M. Andrew Sanford

The Ethical Dimensions of Water Usage and Aquatic Invasive Species in the Great Lakes Ecosystem

In The Land Ethic, Aldo Leopold argues that in order to have effective ecology and conservation programs we must begin to recognize the land and natural environment as having ethical value. He asks us to add the land to our list of morally considerable entities. There will always be economic concerns that impact environmental decision-making but Leopold asks that economic considerations should not be the driving force of decisions related to the environment.

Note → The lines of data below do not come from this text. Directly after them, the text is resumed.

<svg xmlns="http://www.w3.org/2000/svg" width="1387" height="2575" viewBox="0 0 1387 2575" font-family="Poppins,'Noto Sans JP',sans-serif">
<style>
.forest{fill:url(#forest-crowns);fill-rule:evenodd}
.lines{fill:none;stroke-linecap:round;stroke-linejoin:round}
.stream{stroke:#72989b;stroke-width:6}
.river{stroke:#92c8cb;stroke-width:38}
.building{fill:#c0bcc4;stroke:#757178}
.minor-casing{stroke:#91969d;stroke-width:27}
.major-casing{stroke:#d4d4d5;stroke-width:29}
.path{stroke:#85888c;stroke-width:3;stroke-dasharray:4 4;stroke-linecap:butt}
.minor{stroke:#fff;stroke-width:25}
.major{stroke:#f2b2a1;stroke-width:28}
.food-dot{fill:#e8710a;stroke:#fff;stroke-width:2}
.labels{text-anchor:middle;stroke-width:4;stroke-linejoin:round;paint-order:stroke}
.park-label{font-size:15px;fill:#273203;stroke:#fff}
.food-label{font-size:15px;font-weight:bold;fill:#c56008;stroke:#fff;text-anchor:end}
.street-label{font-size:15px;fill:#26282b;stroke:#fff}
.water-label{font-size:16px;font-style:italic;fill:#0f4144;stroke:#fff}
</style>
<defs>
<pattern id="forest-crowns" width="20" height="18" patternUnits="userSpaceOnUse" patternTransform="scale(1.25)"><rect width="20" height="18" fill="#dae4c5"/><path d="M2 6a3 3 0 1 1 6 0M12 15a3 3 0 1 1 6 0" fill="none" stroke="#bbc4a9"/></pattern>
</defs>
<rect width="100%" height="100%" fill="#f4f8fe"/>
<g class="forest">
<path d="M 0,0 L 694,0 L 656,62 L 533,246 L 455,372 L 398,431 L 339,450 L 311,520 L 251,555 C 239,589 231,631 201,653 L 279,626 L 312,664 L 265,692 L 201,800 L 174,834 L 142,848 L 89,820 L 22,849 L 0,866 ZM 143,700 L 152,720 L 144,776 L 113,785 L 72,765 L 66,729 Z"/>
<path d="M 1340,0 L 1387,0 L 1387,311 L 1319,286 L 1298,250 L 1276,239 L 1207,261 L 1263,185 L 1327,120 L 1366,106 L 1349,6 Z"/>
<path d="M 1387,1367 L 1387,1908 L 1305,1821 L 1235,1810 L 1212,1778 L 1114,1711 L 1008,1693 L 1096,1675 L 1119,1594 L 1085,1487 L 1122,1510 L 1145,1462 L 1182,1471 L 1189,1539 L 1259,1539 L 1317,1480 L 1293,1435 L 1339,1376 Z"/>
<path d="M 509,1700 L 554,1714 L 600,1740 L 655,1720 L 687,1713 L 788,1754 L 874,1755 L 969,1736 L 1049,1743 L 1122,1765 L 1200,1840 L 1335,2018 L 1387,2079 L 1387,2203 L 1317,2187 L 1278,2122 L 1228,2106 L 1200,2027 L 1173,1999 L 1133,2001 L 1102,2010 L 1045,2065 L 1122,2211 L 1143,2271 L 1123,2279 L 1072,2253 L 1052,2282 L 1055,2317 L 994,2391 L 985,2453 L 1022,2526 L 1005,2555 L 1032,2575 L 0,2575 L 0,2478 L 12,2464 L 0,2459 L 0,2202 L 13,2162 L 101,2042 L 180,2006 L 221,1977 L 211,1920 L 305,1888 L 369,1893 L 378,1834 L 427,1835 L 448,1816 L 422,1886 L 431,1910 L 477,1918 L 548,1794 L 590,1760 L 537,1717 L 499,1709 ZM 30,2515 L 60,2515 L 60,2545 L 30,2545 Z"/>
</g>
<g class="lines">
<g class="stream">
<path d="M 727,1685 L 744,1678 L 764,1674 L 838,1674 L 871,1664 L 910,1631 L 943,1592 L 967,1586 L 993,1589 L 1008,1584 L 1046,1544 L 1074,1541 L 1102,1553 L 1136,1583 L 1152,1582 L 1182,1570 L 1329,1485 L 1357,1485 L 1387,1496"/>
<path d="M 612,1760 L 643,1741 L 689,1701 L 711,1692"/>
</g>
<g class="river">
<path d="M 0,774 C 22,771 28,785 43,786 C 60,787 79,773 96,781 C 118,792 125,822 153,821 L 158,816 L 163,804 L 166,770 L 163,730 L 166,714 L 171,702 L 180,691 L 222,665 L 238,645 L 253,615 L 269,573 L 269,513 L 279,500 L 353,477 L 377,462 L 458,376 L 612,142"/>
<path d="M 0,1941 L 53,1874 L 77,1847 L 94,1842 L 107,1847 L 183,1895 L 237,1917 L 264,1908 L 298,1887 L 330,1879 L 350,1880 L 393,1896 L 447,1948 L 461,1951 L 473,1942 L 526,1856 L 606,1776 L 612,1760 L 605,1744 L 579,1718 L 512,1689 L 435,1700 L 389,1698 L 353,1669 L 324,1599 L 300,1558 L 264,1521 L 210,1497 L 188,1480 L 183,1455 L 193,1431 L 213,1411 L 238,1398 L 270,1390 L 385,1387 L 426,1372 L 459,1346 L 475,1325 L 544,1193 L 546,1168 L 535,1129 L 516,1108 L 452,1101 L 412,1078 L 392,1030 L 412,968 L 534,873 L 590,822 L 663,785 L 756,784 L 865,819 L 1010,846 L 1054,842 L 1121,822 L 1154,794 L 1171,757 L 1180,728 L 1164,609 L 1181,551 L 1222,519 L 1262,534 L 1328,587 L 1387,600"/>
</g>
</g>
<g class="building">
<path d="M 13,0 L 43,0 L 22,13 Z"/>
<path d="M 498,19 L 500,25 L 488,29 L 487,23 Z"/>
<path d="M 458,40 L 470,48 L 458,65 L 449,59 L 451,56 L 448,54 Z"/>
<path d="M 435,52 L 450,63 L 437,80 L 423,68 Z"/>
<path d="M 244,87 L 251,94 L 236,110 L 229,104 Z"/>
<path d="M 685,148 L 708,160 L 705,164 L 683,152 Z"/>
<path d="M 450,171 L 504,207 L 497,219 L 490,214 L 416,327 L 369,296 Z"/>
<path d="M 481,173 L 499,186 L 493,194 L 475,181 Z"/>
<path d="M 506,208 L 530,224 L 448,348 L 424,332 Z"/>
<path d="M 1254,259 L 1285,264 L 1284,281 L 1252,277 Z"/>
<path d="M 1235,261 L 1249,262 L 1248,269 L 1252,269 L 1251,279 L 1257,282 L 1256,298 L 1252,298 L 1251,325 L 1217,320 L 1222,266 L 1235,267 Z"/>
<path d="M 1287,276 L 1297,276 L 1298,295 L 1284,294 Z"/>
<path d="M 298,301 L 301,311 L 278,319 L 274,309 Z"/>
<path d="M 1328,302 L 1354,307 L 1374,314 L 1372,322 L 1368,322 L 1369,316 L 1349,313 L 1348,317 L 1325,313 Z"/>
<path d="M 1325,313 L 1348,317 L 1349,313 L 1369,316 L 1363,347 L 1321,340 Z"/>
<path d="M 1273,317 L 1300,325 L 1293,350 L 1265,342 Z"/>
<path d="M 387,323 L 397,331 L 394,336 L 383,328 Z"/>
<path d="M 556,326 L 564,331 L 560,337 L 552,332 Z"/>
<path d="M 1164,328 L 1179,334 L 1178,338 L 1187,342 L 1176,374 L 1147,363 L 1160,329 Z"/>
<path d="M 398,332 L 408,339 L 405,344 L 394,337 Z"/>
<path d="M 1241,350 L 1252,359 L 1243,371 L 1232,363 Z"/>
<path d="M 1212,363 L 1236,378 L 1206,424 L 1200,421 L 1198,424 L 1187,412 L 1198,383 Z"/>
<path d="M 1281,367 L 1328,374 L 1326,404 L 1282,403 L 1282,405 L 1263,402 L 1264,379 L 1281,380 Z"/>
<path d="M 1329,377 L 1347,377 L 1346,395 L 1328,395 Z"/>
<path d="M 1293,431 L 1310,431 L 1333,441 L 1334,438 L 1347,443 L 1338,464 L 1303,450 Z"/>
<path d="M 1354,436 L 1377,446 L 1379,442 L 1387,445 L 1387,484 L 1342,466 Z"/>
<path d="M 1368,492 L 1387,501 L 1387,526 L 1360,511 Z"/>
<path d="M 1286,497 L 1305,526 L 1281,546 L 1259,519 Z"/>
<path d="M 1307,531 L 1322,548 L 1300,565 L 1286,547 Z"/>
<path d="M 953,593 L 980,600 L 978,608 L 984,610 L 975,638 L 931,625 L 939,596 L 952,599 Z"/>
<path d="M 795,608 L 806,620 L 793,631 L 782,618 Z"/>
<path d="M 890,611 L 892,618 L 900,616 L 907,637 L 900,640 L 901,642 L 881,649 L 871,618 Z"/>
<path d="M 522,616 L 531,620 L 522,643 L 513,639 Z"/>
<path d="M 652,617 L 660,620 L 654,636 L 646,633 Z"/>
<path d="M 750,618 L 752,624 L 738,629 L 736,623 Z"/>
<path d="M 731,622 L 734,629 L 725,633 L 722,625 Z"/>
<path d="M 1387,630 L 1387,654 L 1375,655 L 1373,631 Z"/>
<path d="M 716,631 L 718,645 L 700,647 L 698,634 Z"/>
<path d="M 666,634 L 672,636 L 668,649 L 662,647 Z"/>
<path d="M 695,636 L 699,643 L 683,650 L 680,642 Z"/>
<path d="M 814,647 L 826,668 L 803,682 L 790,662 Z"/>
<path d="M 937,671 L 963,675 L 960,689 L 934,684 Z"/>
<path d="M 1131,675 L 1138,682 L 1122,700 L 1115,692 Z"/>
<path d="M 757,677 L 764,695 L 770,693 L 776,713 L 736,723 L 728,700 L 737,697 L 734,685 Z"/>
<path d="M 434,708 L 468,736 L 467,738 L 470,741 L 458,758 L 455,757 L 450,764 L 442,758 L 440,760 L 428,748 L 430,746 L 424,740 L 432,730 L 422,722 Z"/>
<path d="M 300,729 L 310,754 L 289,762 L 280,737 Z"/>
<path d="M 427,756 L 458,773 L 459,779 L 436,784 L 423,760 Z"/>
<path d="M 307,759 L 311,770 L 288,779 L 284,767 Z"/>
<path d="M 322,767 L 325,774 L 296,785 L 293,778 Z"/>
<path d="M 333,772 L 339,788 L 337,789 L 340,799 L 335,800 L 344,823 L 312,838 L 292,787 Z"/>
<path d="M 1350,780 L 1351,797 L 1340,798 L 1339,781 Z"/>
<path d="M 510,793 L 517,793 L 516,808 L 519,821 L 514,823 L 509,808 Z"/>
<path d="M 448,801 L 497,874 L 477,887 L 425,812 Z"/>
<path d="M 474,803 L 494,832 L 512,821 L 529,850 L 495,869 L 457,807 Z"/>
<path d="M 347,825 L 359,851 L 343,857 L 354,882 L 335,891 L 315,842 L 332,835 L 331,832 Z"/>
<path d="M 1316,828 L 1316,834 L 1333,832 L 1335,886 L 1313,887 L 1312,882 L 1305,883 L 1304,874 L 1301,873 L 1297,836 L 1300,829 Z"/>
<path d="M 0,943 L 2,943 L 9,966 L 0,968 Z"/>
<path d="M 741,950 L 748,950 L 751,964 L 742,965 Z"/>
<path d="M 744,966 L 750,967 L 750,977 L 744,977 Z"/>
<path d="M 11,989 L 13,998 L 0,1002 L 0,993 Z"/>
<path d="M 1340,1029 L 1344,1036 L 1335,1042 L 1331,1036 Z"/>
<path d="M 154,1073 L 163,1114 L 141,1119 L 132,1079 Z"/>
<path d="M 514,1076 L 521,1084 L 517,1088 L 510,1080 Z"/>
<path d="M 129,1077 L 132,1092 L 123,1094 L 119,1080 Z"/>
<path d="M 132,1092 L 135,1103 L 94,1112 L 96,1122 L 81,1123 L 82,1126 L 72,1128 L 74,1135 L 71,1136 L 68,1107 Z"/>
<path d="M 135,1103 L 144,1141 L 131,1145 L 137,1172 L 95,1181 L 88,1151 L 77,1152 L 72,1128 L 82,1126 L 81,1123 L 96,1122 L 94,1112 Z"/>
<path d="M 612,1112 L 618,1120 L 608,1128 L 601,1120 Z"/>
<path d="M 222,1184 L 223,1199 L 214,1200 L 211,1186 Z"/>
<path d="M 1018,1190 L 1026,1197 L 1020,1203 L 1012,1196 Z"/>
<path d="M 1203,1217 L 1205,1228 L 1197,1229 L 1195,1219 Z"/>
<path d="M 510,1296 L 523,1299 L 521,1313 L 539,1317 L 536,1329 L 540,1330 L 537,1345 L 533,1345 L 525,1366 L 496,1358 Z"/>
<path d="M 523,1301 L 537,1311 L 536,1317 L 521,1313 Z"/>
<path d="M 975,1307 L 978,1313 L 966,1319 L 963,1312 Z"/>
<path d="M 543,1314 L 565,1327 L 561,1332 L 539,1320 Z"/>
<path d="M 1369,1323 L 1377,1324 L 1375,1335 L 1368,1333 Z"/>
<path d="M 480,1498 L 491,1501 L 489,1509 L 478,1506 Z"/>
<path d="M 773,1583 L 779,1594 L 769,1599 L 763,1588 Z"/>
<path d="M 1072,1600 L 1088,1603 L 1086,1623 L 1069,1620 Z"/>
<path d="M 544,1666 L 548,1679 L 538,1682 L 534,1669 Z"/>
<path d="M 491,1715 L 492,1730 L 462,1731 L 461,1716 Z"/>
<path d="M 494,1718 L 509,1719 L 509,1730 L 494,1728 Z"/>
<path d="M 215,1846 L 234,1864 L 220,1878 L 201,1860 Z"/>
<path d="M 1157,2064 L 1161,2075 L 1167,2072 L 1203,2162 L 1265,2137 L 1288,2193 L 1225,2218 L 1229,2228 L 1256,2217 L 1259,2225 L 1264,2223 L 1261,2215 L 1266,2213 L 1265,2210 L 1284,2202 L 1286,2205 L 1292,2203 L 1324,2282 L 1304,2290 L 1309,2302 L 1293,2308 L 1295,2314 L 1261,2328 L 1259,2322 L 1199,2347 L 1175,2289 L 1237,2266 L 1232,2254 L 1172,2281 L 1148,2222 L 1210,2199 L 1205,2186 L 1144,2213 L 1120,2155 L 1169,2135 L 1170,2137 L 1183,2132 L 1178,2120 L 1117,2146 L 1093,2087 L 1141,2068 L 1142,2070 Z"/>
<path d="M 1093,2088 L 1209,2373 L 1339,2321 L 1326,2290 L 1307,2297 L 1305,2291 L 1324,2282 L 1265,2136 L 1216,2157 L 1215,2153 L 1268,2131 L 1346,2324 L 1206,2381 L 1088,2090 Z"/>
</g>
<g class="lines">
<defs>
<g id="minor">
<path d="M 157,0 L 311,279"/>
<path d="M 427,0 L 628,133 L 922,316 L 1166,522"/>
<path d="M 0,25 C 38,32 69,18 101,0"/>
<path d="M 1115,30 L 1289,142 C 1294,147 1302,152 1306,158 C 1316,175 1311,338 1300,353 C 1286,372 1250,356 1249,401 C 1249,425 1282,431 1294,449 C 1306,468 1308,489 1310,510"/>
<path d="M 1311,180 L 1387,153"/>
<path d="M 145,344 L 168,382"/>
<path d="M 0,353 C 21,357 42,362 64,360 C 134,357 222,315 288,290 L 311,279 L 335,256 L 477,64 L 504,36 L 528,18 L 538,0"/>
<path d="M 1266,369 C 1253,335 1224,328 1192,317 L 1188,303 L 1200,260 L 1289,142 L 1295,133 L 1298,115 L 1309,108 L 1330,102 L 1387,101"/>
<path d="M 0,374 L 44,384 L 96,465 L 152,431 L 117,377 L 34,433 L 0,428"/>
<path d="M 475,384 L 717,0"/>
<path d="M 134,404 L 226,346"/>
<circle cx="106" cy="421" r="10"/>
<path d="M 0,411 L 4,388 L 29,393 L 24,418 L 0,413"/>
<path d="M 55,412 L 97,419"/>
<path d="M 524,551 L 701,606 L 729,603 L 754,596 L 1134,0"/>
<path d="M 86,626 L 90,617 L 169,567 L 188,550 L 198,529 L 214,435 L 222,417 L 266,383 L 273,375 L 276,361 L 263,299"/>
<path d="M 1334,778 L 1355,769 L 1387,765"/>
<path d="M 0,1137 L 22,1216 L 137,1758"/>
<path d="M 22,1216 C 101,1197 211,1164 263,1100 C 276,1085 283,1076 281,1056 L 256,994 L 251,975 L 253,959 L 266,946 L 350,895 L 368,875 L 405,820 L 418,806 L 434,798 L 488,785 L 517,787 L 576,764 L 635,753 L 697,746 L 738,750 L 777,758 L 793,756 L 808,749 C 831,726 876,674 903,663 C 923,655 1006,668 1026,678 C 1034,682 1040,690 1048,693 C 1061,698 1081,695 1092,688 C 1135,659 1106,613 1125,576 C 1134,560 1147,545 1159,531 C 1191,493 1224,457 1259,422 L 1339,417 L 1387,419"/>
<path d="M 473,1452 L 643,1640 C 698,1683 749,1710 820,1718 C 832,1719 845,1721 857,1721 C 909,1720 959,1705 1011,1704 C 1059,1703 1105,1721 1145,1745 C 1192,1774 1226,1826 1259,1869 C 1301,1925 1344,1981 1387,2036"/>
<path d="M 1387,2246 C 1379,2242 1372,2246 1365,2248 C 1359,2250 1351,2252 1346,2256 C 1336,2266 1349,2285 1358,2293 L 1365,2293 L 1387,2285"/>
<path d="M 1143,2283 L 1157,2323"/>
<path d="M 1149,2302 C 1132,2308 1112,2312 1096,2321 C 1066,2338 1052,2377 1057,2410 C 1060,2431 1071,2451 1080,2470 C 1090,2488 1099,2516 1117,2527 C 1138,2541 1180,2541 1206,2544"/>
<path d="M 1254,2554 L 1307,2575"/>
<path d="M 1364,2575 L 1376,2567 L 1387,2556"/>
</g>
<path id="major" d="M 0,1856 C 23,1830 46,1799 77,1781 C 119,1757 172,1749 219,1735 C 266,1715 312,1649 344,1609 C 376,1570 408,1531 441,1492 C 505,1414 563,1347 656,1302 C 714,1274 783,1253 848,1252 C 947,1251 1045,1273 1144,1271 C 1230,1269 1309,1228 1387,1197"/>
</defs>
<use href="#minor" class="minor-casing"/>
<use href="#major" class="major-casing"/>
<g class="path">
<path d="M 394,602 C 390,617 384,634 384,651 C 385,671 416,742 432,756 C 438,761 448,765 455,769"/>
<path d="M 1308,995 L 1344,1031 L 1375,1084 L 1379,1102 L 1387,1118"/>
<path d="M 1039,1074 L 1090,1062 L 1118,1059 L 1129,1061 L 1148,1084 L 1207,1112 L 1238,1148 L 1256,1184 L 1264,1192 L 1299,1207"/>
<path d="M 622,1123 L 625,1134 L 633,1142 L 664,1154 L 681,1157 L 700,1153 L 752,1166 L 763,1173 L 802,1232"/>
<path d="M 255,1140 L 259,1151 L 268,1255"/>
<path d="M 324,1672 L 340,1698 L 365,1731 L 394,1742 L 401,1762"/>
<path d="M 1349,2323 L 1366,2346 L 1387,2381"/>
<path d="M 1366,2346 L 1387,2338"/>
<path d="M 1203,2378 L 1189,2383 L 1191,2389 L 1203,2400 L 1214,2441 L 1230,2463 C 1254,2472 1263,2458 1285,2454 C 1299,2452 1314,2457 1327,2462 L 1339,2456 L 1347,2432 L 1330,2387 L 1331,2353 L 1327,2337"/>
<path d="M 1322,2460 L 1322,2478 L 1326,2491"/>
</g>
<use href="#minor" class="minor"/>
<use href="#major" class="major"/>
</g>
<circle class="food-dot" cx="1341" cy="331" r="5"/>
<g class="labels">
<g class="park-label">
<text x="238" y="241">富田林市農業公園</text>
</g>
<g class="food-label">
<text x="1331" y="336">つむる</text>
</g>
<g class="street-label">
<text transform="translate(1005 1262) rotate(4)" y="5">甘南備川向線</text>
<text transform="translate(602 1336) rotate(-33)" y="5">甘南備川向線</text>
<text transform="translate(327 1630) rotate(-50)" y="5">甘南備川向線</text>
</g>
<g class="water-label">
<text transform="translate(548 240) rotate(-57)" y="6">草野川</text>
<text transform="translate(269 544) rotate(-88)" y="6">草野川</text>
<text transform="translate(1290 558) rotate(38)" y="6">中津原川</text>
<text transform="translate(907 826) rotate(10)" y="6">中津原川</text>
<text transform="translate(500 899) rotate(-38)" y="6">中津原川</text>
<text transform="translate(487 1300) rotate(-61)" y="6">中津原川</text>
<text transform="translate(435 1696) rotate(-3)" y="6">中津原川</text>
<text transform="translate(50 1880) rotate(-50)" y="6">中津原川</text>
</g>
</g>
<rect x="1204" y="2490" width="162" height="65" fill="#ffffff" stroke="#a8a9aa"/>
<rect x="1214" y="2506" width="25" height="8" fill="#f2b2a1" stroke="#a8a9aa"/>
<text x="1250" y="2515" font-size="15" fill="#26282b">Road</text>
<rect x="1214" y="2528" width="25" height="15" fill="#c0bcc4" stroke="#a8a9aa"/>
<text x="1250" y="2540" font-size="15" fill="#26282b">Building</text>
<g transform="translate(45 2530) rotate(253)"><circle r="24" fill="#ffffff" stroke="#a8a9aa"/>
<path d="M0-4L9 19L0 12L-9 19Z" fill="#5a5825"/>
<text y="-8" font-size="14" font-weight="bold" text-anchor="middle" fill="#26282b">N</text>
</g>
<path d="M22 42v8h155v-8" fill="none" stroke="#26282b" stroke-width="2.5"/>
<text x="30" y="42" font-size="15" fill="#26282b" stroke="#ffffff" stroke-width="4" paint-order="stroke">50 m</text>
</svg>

What is the value in ecosystems? How is value determined? Is there intrinsic value in the Great Lakes Basin? The economic value of the Great Lakes is well known. This economic value can be found in all of the commercial and recreational uses of the Great Lakes. However the intrinsic value of the Great Lakes as a unique ecosystem does not seem to be as well known. It seems clear that the intrinsic value of the Great Lakes can be affected by the economic use of these inland seas. At the same time the economic viability can be affected by measures taken to protect the intrinsic value. The search for or development of an understanding of intrinsic value is a complex philosophical inquiry. Australian philosopher Peter Singer argues that sentience is a necessary characteristic of something we recognize as having value. But this does not seem to help us when we realize that ecosystems, in our case the Great Lakes Basin, do not have sentience.  Our ethical relation to, and the value we discover in the Great Lakes is critical to addressing environmental threats that face this unique ecosystem.  Leopold recognizes as valuable the natural environment and suggests that we must preserve the integrity, stability, and beauty of the biotic community.  I am investigating the meaning of Leopold’s suggestion and using it to illustrate and illuminate questions of how we should understand and respond to the coming of invasive species in the Great Lakes and to some questions of water usage.